## Excerpt to read

* * *

Evolutionary epistemology

Applying the BVSR principle to the evolution of knowledge, Campbell founded the domain of evolutionary epistemology. This can be seen as a generalization of Karl Popper's philosophy of science, which conceives the development of new theories as a process of proposing conjectures followed by the refutation of those conjectures that are empirically falsified. Campbell added that the same logic of blind variation and selective elimination/retention underlies all knowledge processes, not only scientific ones. Thus, the BVSR mechanism explains creativity, but also the evolution of instinctive knowledge, and of our cognitive abilities in general.

"The Experimenting Society"

Campbell also had a vision for how public policy could be improved through use of experimentation. He argued for a more collaborative method of public policy that involved various stakeholders and that used experimentation and data as a guide for decision making. The vision of this was laid out in his essay, "The Experimenting Society".
His research and book Experimental and Quasi-Experimental Designs for Research became the standard in policy evaluation circles. Campbell did not start out intending to be a program evaluator, but his devotion to understanding causality, human behavior, and how to solve social questions led him there.

"Ethnocentrism of Disciplines and the Fish-Scale Model of Omniscience"

* * *

## Dataset excerpt

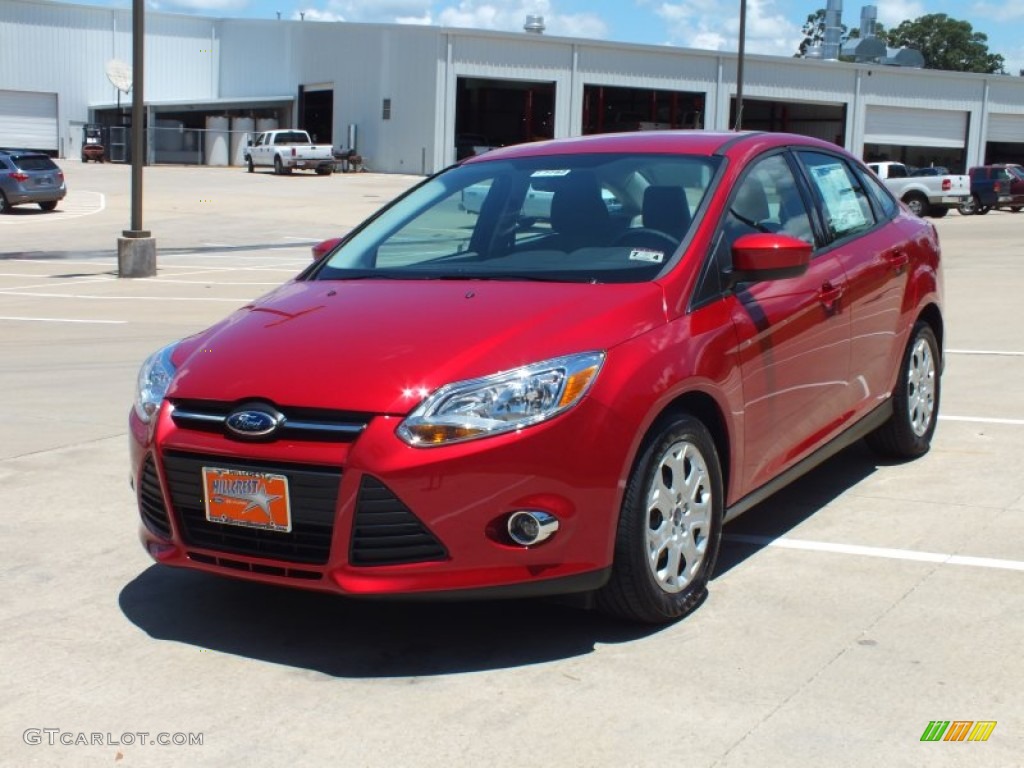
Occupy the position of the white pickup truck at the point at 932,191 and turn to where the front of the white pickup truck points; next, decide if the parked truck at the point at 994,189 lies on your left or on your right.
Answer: on your right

* * *

## Problems to work on
**A)** In the passage on Campbell's work, which book became the standard in policy evaluation circles?
**B)** List every section heading that appears in the passage on Campbell's work.
**C)** Continue the passage on Campbell's work from where it stops.

## Per-task outputs
**A)** Experimental and Quasi-Experimental Designs for Research

**B)** Evolutionary epistemology; "The Experimenting Society"; "Ethnocentrism of Disciplines and the Fish-Scale Model of Omniscience"

**C)**
Campbell wrote an article in 1969 arguing that an obstacle to a "comprehensive, integrated multiscience" was that different areas of the behavioral sciences were clustered together and separated from other areas. That is, there was "a redundant piling up of highly similar specialties leaving interdisciplinary gaps". He wrote that often the approach taken to dealing with these gaps was to encourage multidisciplinary scholars, meaning those who are knowledgeable and competent in multiple areas, but that this was ill-guided because the level of knowledge that makes for good scholars requires specialisation. In his view, a wiser approach would be "invent alternative social organizations that will permit the flourishing of narrow interdisciplinary specialties." These interdisciplinary specialties would then fill in the gaps between disciplines.

Further development of Campbell's ideas

In the 1990s, Campbell's formulation of the mechanism of "blind-variation-and-selective-retention" was further developed and extended to other domains under the labels of "universal selection theory" or "universal selectionism" by Gary Cziko, Mark Bickhard, and Francis Heylighen.